To Paleo or Whole 30

Potatoes are not Paleo. Cheese is not Paleo. Heck, bread, definitely not Paleo. I’ve learned that on the diet I currently have, I could not survive Paleo. And I’ve never been a fan of Paleo anyway. So why this sudden realization?

Well, there’s a few reasons. Number one, my boyfriend started Crossfit last week (and started his own blog). And Paleo and Crossfit go hand in hand. I told him flat out that I will not be cooking Paleo meals for him. I like my food too much, mostly the grains and dairy. He, on the other hand, is slowly considering it.

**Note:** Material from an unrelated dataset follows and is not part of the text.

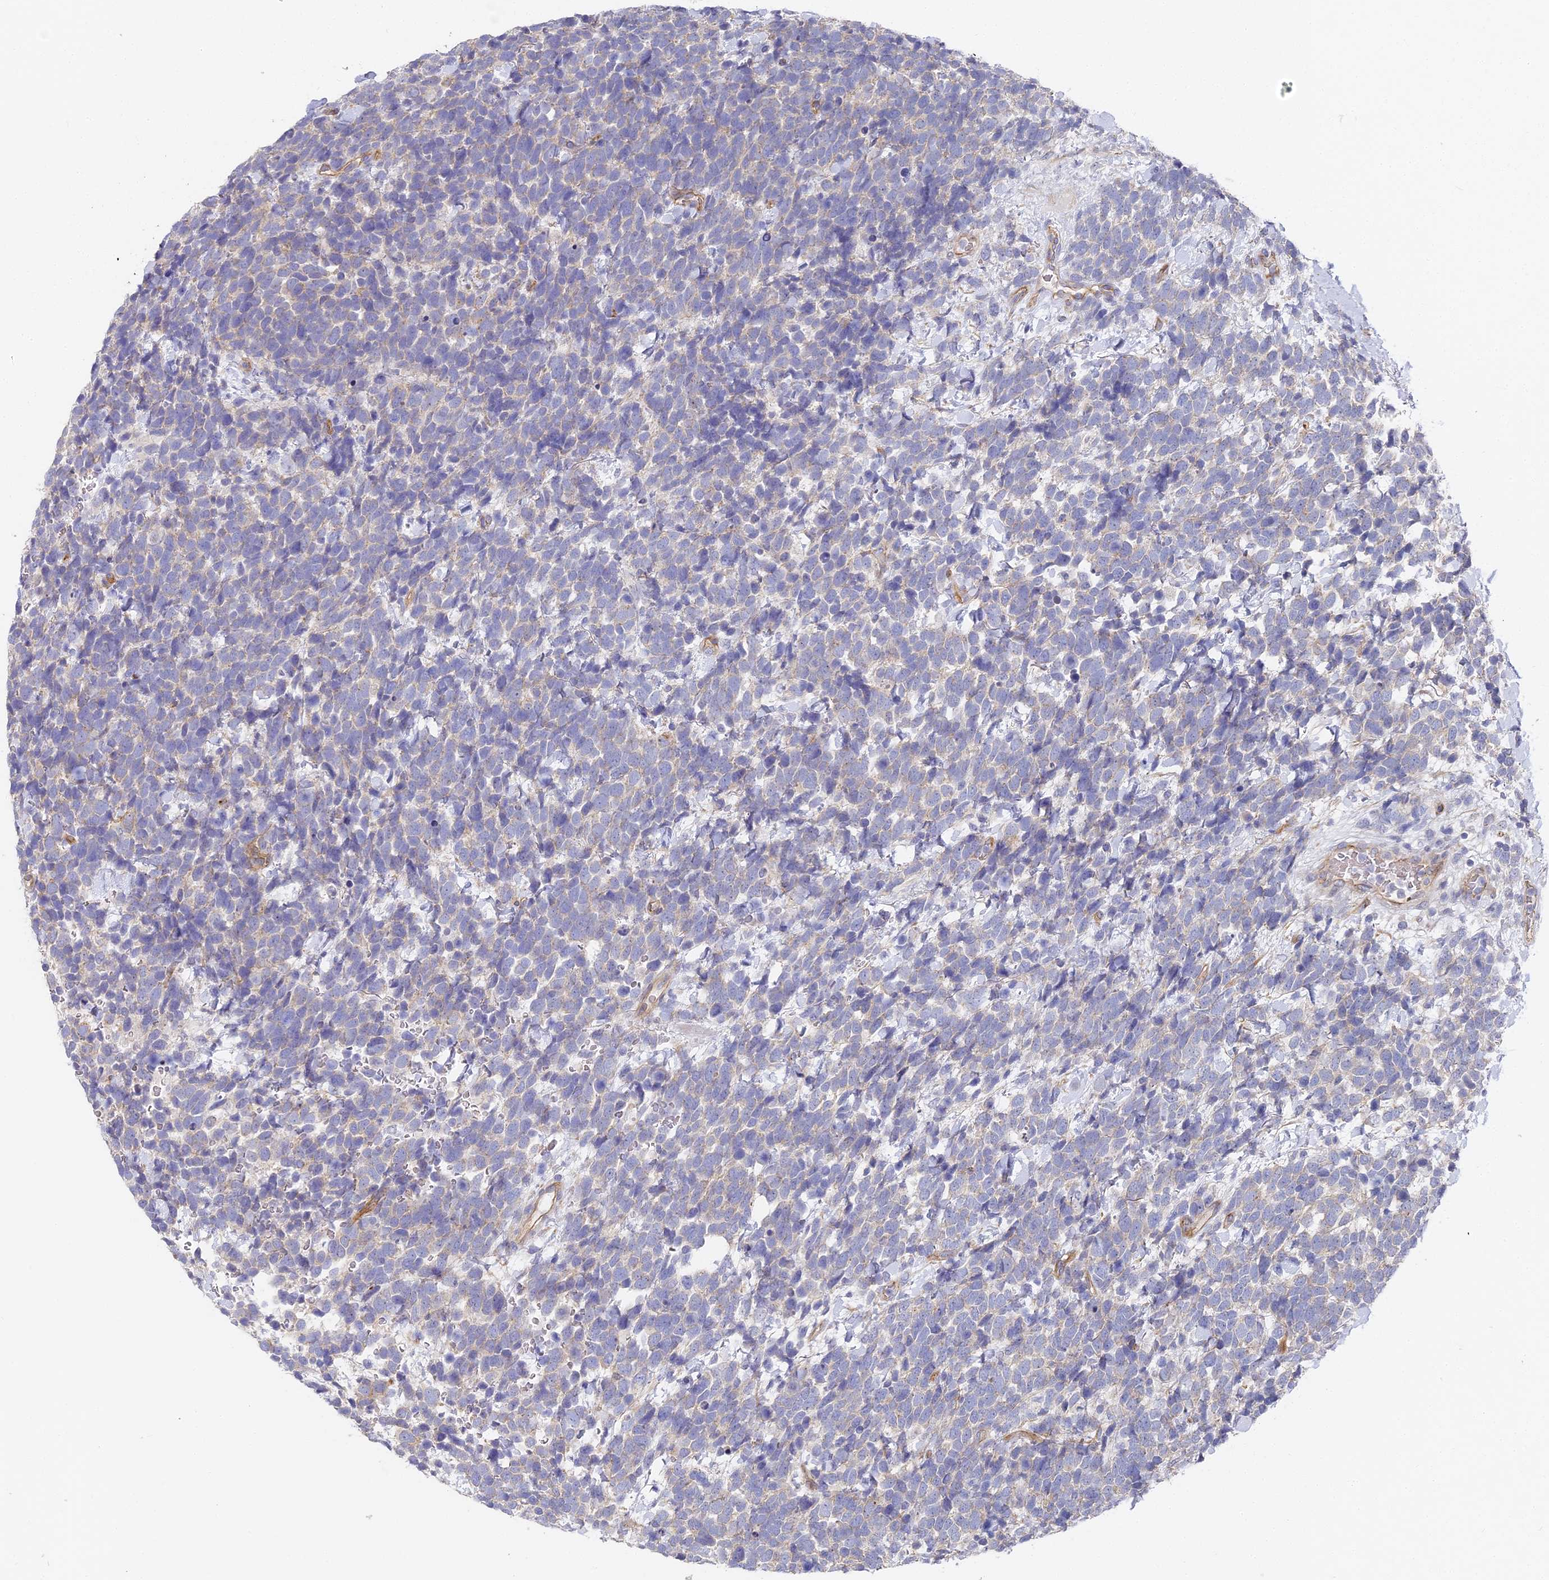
{"staining": {"intensity": "negative", "quantity": "none", "location": "none"}, "tissue": "urothelial cancer", "cell_type": "Tumor cells", "image_type": "cancer", "snomed": [{"axis": "morphology", "description": "Urothelial carcinoma, High grade"}, {"axis": "topography", "description": "Urinary bladder"}], "caption": "Urothelial cancer stained for a protein using immunohistochemistry (IHC) reveals no staining tumor cells.", "gene": "CCDC30", "patient": {"sex": "female", "age": 82}}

Number two. One of my friends just dropped almost 20 pounds in a month of The Whole 30, which is a diet that is like Paleo on crack. While I admire his ability to give up beans and honey and beer, I do not think I have that much will power. However, I did read that you CAN eat green beans on The Whole 30 diet, while you can’t on Paleo. (I think this diet wins over Paleo right there!)

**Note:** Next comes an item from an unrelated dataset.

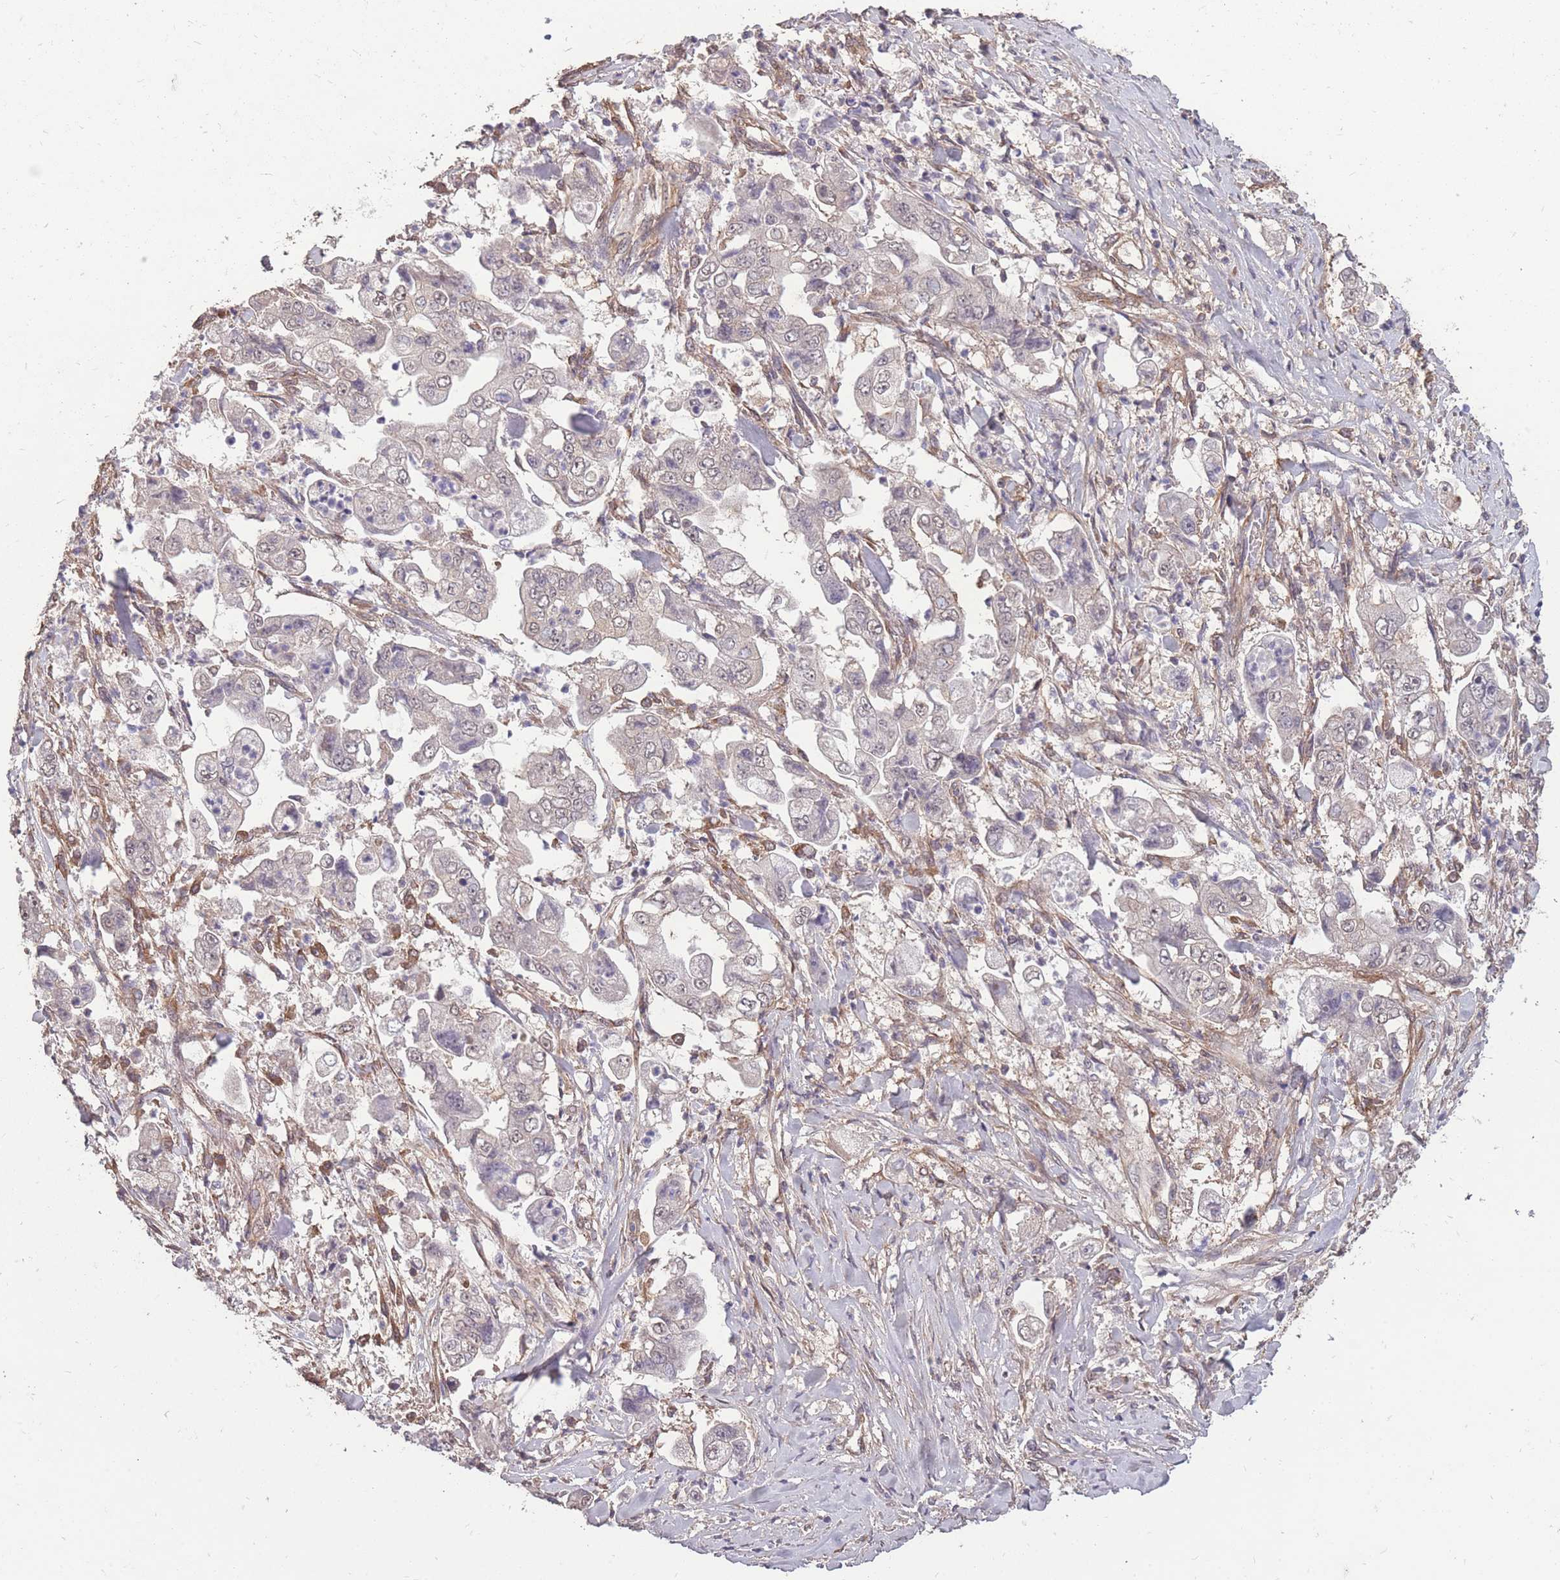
{"staining": {"intensity": "weak", "quantity": "25%-75%", "location": "cytoplasmic/membranous"}, "tissue": "stomach cancer", "cell_type": "Tumor cells", "image_type": "cancer", "snomed": [{"axis": "morphology", "description": "Adenocarcinoma, NOS"}, {"axis": "topography", "description": "Stomach"}], "caption": "Immunohistochemical staining of human adenocarcinoma (stomach) demonstrates low levels of weak cytoplasmic/membranous protein expression in approximately 25%-75% of tumor cells.", "gene": "DYNC1LI2", "patient": {"sex": "male", "age": 62}}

Anyway, when my boyfriend made the comment that we should try Paleo, I might have laughed. Why? Because of what we were having for dinner (which I like to think was fairly healthy). See the above picture.

While the roasted tomato chicken certainly fits the bill for both, those potatoes do not (as much as I’d want them to.) The olive oil on them, though, is approved. And those green beans only are approved for The Whole 30, the powdered Ranch seasoning on them, not approved by either due to dairy.

So what’s a girl to do? Do I bite the bullet and try Paleo with him? Or do I continue to just force my idea of healthy meals with low-fat meats and veggies (beans included)?